Volume 6, Issue 3, pages 48-87
John P. Ralston is Professor of Physics and Astronomy at the University of Kansas. He was educated at Harvey Mudd College, the University of Nevada, and the University of Oregon. He held postdoctoral positions at McGill University and Argonne National Laboratory. At various times he worked as a material expediter, warehouseman, union electrician, design engineer, apartment emergency manager, and locksmith. Originally trained as a high energy theorist, Ralston has worked in many areas of physics, including particle astrophysics, cosmic rays, cosmology, nuclear and particle physics, and pharmaceutical chemistry. He has held visiting appointments at Fermilab, Los Alamos National Laboratory, Stanford Linear Accelerator Laboratory, CERN, E’cole Polytechnique, CEA-Saclay, and ICTP. Without planning it, Ralston contributed to intellectual property that actually made money for his university.
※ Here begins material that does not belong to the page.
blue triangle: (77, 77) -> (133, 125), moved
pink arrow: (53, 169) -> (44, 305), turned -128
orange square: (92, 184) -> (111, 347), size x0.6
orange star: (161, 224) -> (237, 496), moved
His invention of mathematical methods to discover vaccines has saved tens of thousand of lives, mostly laboratory mice. He has predicted new phenomena that were actually observed, created new experimental technologies that were actually built, conducted an experiment that actually got a signal, and written a book on quantum mechanics that was actually published. “How to Understand Quantum Mechanics” (IOP and Morgan-Claypool 2018) presents a new logical ordering of topics which are self-explanatory and stand on their own without redundant postulates. If there is a philosophy behind this, it is the philosophy of learning what actually happened in physics history, and generally avoiding it.
Planck’s constant was introduced as a fundamental unit in the early history of quantum mechanics. We find a modern approach where Planck’s constant is absent: it is unobservable except as a constant of human convention. Despite long reference to experiment, review shows that Planck’s constant cannot be obtained from the data of Ryberg, Davisson and Germer, Compton, or that used by Planck himself. In the new approach Planck’s constant is tied to macroscopic conventions of Newtonian origin, which are dispensable. The precision of other fundamental constants is substantially improved by eliminating Planck’s constant. The electron mass is determined about 67 times more precisely, and the unit of electric charge determined 139 times more precisely. Improvement in the experimental value of the fine structure constant allows new types of experiment to be compared towards finding “new physics.” The long-standing goal of eliminating reliance on the artifact known as the International Prototype Kilogram can be accomplished to assist progress in fundamental physics.